4. This is so easy to fall for. But it’s fairly hard to steal “real” money, and honestly we should pressure banks to make it even harder - something along the lines of “want a loan, visit a branch in person” and similar fraud reduction choices. Criminals are showing us the way - they target easy to steal / easy to get away crypto - so run in the opposite direction
Have any data to suggest that these 'crypto' attacks are within two orders of magnitude of that?
This particular scam is targeting crypto users, for sure, but to some extent that's a "who has money" proxy. Other scamming groups do things like use property records merged with personal information leaks to target people who own expensive real-estate.
I don't intend to argue that a bunch of crypto stuff and practices aren't gravely insecure, but if you think you're going to be safe by not using it... you're just wrong. And good practices, e.g. with Bitcoin, may be significantly more secure against these kinds of remote scammers than a bank account is.
I think a better lesson is that any inbound communication is a danger and should be avoided when possible and treated with great scrutiny otherwise.
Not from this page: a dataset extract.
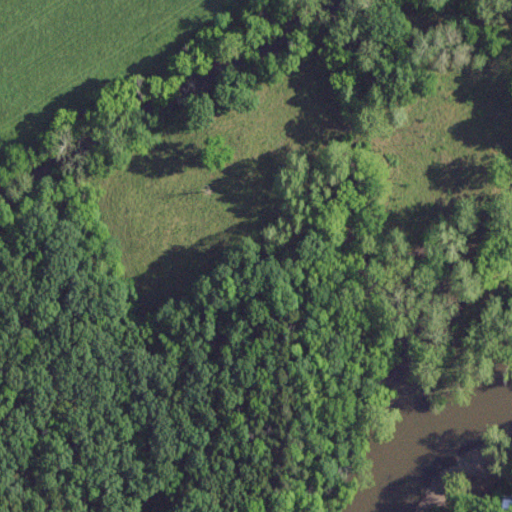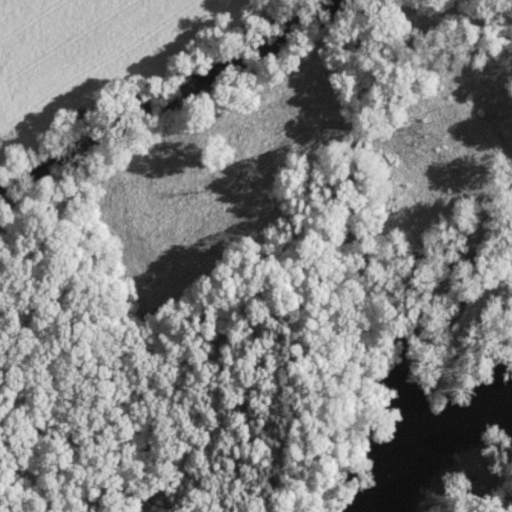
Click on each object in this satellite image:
building: (502, 505)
Is that something only taught in those lame corporate security training videos?
Phishing over styrofoam cups connected by thread: styshing.
Phishing over carrier pigeons: poopshing.
Phishing over SNMP fault messages from a router: switshing.
Phishing over telegraph: morshing.
Phishing using smoke signals: smoshing.
Phishing using interpretive rhythmic movements and postures: danshing.
Phishing over apartment entry system: buzzhing.
Phishing future generations using malicious messages locked in a time vault: fyushing.
Phishing using a conventional rod, nylon line, bait and hooks: unironically, fishing.
... and other attacks you should watch out for!